Anyone who knows the details care to fill us in? I’d rather not subscribe to the website just to read the rest of the article.
Same here WSJ crossed the line with me.
Mattis knows how to win.
Have watched this on “Generation Kill” and have read the accounts. Mattis got it right.
Generation Kill isn’t best account but it’s reasonably good.
Am reading Nate Fick’s “One Bullit Away”...Very good.
Long, probably worth bookmarking. I would point out that the original article is from 2004.
Use your noggin to get around the firewall.
Here’s a bit more:
http://snafu-solomon.blogspot.com/2014/05/the-story-of-colonel-joe-dowdy-mattis.html?m=1
WSJ is a pro-lawbreaking screw the American worker through mass illegal immigration rag.
F*** Paul Gigot!
Simply copy the title (less the editorialized comment in brackets) into Google and it will get you the whole article without having to sign up with the WSJ.
Place any WSJ headline into Google and you can get a URL to read the entire WSJ article.
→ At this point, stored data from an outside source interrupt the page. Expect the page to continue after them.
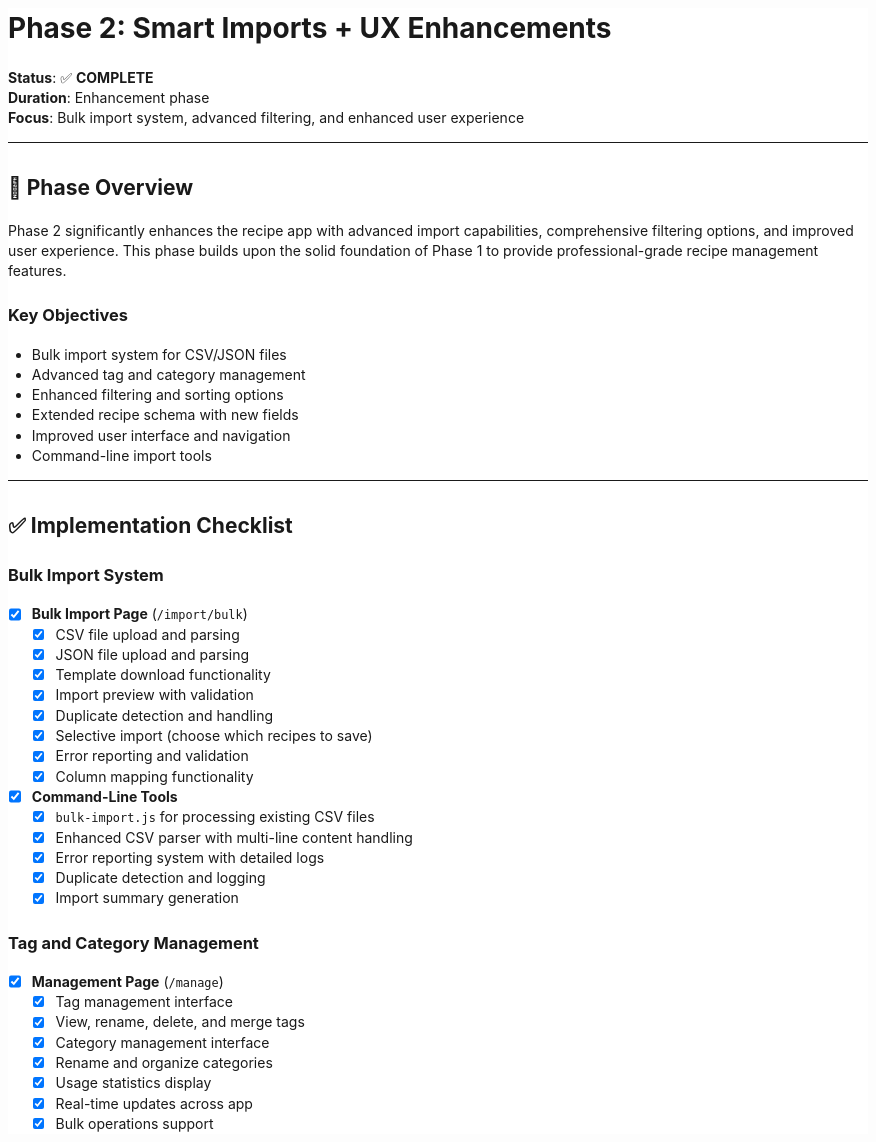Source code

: # Phase 2: Smart Imports + UX Enhancements

**Status**: ✅ **COMPLETE**  
**Duration**: Enhancement phase  
**Focus**: Bulk import system, advanced filtering, and enhanced user experience

---

## 🎯 **Phase Overview**

Phase 2 significantly enhances the recipe app with advanced import capabilities, comprehensive filtering options, and improved user experience. This phase builds upon the solid foundation of Phase 1 to provide professional-grade recipe management features.

### **Key Objectives**
- Bulk import system for CSV/JSON files
- Advanced tag and category management
- Enhanced filtering and sorting options
- Extended recipe schema with new fields
- Improved user interface and navigation
- Command-line import tools

---

## ✅ **Implementation Checklist**

### **Bulk Import System**
- [x] **Bulk Import Page** (`/import/bulk`)
  - [x] CSV file upload and parsing
  - [x] JSON file upload and parsing
  - [x] Template download functionality
  - [x] Import preview with validation
  - [x] Duplicate detection and handling
  - [x] Selective import (choose which recipes to save)
  - [x] Error reporting and validation
  - [x] Column mapping functionality

- [x] **Command-Line Tools**
  - [x] `bulk-import.js` for processing existing CSV files
  - [x] Enhanced CSV parser with multi-line content handling
  - [x] Error reporting system with detailed logs
  - [x] Duplicate detection and logging
  - [x] Import summary generation

### **Tag and Category Management**
- [x] **Management Page** (`/manage`)
  - [x] Tag management interface
  - [x] View, rename, delete, and merge tags
  - [x] Category management interface
  - [x] Rename and organize categories
  - [x] Usage statistics display
  - [x] Real-time updates across app
  - [x] Bulk operations support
Read it when it first came out. Good account, but I remember it not flowing very well - unlike Bing West who has a true writer's grasp of construction.
According to a deep understanding of maneuver warfare I acquired in three minutes of googling, Col. Dowdy was relieved for not being sufficiently aggressive in pressing the front lines of assault. Depending upon which source you read, he did so because he chose to take a detour, held up advancing for three days , feared casualties or chemical weapons, realized his unit was a decoy, didn’t want to sacrifice his men just to beat the Army into Baghdad, didn’t understand maneuver warfare doctrine, and/or got conflicting orders from higher.
Probably, the reason he was relieved was that he wasn’t sufficiently aggressive in his advance for Gen Mattis and Mattis wanted to take a shot across the bow to his other officers that he wanted hard chargers in the advance. Possibly he was relieved because Mattis wanted the Marines in Baghdad before the Army, and Dowdy ruined their chances by being cautious. With the fog of war and spectre of chemical warfare still a realistic threat, it’s unlikely anyone did anything wrong. It’s not like he slapped a malingerer
Thanks for the link.
Summary (Based on some historical knowledge of the battle and reading articles on it). The Marines 1st Divisiion was supposed to arrive in a synchronized fashion with the ARmy’s 3d Division to focus combat power at a single point on Baghdad at the same time, and at a speed that would ensure the Iraqi command would be in chaos because they couldn’t react to such a rapid advance. Mattis made it clear in mission pre-brief the day before that optempo was THE critical factor, no excuses to his regimental commanders. COL Dowdy halted his regiment due to a strongpoint near Nasiriyah, when he could and should have plowed through the gap, and was relieved of duty in order to make an example of the consequence of failing to follow the commander’s intent.
My thoughts exactly.
+++++++++++++++++++++++++++++++
Mine too.
Wow, I remember that event. Suffice to say that i was close to what happened and had a chat with Col Dowdy later, after the fact. Good Man, BTW. That is the essence of Command; do what is necessary to get the job done.